Diagnosis of unilateral miosis or mydriasis, which is a part of multi-component clinical syndromes, is rather easy. Difficulties take place in differential diagnoses of mono-symptom and isolated unilateral miosis or mydriasis. In such cases, pharmacological tests are applied (adrenaline or homatropine).
The pupil is chronically small at all times. This indicates a constriction. It is stimulated by the parasympathetic nervous system. Primary cause of pupillary miosis can include opioids or narcotics, hypertension medications, horner syndrome, head injury, inflammation of the eye (anterior uveitis) and exposure to pesticides.

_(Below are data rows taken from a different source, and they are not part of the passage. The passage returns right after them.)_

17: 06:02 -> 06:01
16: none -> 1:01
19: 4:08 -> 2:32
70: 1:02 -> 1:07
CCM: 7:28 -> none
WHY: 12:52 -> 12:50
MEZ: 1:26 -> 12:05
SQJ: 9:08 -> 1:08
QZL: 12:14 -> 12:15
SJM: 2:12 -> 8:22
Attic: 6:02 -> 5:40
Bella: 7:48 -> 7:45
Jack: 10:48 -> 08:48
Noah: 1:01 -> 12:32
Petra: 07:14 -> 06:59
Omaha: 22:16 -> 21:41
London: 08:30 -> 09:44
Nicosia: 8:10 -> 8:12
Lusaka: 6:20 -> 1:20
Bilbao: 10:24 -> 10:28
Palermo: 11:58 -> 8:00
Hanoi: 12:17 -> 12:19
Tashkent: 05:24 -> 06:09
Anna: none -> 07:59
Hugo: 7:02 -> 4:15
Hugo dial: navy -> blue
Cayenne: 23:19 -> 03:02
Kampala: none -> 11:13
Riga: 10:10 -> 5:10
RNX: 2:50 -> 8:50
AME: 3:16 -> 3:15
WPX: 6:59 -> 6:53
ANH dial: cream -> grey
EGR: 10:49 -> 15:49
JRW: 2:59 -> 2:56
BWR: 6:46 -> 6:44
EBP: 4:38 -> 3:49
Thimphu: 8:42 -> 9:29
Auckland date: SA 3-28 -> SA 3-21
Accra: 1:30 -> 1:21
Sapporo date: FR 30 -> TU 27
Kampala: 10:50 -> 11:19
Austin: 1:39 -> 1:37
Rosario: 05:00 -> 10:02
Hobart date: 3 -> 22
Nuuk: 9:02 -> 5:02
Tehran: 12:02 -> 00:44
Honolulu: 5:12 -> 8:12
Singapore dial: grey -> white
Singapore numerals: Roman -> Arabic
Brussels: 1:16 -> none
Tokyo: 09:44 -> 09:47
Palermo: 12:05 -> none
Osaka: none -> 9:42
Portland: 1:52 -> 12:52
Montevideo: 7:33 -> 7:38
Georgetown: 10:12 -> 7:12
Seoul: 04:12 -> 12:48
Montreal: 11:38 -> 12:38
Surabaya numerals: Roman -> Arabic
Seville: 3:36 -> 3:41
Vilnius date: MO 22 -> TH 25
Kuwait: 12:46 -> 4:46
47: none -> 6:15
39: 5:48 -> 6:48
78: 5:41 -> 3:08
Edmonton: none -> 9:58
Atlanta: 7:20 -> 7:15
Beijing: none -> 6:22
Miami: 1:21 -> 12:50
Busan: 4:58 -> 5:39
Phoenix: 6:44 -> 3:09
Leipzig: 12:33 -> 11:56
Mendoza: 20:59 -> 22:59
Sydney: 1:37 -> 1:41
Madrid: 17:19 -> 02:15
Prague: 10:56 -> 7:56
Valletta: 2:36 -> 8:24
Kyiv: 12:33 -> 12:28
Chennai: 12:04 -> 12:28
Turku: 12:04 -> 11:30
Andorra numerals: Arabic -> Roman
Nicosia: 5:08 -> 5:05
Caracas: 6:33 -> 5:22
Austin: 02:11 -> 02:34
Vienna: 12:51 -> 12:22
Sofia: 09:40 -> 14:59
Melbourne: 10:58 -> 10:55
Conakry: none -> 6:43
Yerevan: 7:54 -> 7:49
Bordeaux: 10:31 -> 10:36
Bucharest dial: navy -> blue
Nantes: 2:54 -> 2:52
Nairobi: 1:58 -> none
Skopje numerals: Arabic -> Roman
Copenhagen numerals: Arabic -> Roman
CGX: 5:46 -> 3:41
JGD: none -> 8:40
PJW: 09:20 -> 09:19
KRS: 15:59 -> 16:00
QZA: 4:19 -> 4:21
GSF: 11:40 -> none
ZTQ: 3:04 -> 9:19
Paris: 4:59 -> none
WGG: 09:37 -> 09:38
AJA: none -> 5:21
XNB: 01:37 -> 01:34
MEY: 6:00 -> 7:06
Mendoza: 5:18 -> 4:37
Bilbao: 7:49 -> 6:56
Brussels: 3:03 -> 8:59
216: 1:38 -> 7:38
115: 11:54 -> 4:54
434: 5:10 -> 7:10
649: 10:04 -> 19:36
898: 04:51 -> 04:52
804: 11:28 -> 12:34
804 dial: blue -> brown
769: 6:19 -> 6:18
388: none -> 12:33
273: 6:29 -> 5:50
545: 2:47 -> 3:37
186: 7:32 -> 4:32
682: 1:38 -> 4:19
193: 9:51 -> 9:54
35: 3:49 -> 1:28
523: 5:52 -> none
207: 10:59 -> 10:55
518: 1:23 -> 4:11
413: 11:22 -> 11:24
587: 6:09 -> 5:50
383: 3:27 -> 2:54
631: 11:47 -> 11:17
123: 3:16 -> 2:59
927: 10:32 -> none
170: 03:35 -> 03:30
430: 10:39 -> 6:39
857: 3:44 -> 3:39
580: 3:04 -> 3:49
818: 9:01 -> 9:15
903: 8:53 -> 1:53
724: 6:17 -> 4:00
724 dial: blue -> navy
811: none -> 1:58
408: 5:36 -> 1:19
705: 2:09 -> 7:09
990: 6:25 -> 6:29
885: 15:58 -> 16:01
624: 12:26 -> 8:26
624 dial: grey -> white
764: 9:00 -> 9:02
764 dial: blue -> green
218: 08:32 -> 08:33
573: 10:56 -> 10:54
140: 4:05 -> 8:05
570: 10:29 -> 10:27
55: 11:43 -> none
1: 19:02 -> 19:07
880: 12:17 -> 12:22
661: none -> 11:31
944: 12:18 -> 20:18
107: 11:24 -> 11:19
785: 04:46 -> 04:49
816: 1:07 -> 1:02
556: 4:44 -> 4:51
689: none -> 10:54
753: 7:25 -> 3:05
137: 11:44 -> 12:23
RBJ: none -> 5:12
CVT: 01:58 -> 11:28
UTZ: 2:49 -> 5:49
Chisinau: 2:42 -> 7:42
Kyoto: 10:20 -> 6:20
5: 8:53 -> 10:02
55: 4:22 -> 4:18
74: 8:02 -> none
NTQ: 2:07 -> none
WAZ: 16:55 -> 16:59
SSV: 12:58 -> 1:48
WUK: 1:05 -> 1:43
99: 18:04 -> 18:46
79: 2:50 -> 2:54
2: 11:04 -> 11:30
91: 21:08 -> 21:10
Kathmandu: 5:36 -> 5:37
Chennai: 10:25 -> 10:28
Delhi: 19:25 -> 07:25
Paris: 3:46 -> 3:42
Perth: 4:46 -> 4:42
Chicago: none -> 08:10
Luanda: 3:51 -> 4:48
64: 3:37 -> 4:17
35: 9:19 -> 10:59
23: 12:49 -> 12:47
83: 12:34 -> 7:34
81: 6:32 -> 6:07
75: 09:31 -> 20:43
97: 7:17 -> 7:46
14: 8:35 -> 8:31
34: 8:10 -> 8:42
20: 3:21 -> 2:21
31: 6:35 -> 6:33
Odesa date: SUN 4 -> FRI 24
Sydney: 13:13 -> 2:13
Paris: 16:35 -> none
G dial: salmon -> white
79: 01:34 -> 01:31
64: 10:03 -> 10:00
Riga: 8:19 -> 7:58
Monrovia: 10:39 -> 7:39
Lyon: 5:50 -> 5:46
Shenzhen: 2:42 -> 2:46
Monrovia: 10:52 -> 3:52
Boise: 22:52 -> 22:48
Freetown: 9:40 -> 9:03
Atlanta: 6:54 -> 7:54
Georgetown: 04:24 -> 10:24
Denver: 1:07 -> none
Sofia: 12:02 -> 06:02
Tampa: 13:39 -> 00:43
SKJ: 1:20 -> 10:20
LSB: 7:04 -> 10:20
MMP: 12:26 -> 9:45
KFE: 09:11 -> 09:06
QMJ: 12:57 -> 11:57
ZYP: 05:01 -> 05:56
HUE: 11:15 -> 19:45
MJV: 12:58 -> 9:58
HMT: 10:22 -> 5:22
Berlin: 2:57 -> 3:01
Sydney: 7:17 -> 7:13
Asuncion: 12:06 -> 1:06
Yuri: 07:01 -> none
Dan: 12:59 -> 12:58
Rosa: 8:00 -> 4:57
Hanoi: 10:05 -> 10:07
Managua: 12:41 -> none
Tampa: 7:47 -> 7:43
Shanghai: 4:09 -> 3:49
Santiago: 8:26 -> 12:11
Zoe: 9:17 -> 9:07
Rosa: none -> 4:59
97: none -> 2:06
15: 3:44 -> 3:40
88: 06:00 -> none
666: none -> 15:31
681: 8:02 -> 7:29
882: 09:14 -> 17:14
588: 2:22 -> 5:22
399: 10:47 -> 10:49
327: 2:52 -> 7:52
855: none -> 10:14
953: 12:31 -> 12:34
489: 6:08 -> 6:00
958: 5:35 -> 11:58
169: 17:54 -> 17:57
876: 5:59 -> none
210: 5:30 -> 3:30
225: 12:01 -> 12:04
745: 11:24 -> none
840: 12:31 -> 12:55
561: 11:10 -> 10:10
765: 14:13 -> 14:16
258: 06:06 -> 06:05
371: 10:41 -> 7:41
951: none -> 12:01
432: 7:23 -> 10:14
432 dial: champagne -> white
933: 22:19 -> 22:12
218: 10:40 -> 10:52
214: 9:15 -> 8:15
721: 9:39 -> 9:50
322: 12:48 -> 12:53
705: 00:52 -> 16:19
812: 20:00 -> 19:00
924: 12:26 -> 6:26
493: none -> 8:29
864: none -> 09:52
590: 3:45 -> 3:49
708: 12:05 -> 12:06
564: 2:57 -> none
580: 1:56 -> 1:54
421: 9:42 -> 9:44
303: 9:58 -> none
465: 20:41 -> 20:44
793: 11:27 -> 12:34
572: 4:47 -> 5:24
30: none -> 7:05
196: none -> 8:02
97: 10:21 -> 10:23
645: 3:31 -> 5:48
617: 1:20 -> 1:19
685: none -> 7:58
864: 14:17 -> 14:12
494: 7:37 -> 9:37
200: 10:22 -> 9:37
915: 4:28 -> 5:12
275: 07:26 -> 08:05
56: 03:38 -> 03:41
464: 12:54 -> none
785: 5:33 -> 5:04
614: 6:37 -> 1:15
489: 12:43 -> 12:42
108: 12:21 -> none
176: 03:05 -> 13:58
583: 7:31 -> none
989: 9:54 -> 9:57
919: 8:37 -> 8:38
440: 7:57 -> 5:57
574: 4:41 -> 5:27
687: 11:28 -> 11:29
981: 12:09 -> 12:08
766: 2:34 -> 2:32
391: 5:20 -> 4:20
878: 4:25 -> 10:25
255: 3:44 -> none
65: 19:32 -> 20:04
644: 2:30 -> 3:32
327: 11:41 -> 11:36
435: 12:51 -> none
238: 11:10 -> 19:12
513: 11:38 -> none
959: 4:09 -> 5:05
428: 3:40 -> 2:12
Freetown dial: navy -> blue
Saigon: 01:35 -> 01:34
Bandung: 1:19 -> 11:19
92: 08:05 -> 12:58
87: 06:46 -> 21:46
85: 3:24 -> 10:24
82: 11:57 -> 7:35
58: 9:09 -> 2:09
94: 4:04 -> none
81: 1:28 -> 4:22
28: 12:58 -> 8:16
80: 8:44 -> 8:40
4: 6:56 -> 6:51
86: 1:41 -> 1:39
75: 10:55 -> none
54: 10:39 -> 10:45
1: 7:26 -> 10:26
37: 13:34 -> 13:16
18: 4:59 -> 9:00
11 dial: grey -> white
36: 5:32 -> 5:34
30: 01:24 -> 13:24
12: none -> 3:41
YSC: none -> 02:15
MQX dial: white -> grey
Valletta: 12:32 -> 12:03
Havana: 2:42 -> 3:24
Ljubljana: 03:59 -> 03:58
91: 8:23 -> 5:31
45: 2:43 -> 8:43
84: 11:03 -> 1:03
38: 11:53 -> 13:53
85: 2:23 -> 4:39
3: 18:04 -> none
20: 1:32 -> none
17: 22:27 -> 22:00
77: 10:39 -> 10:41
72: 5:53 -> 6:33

Constriction of pupils, or miosis, develops in the case of injury to or irritation of the vegetative innervation of pupils. This state can be verified if the diameter of the pupil is equal to or less than 2.5 mm (that is less than 21% of the iris diameter). There are two types of miosis: paralytic, depending on the injury of the pupil dilator due to the block of its sympathetic tracts, and spastic, connected with the spasms of the pupil sphincter as a result of its parasympathetic tract irritation.
Physiologic miosis depends on the following factors:
* Constitution (hyper-pigmentation of irises, parasympathicotonicity, balance of cholinergic and adrenergic systems)
* Age (the extent of wear of adaptive-protective forces of the organism, both metabolic and tissue, for example, iris atrophy)
* Vagotonic factors (the state of transitory parasympathicotonia: mental-physical fatigue, hyperventilation, sleep, periods after eating meals)
* Psycho-emotional state (mobilization of all forces of the organism, for example, an aggressive attack)
* Refraction factor (hypermetropes pupils are somewhat more narrow than in emmetropes, and in emmetropes more narrow than in myopes)
Pathological miosis appears under the influence of different factors, acting on the cortico-truncal vegetative centers:
* Exogenous intoxications (pharmacological – carbocholine, pilocarpine, eserine, pyrophose, morphine etc.; alcohol; carbon monoxide)
* Endogenous intoxications, causing comatose states (uremic, diabetic, alimentary, dystrophic)
* Astheno-depressive psychosis
* Acute violations of cerebral blood circulation
* Hypofunction of the vegetative nervous system, leading to the hypofunction of the other organs (for example, digestive tract)
Unilateral miosis is of great importance for topic diagnosis of injuries of the central nervous system, especially in the vertebro-basilar basin.
Many primary and secondary syndromes of the injury in these areas include: Bernard-Horner’s, Dejerine-Klumpke’s, Pancoast’s, Babinski-Naugeot, alternating bulbar Wallenberg-Zakharchenko’s etc.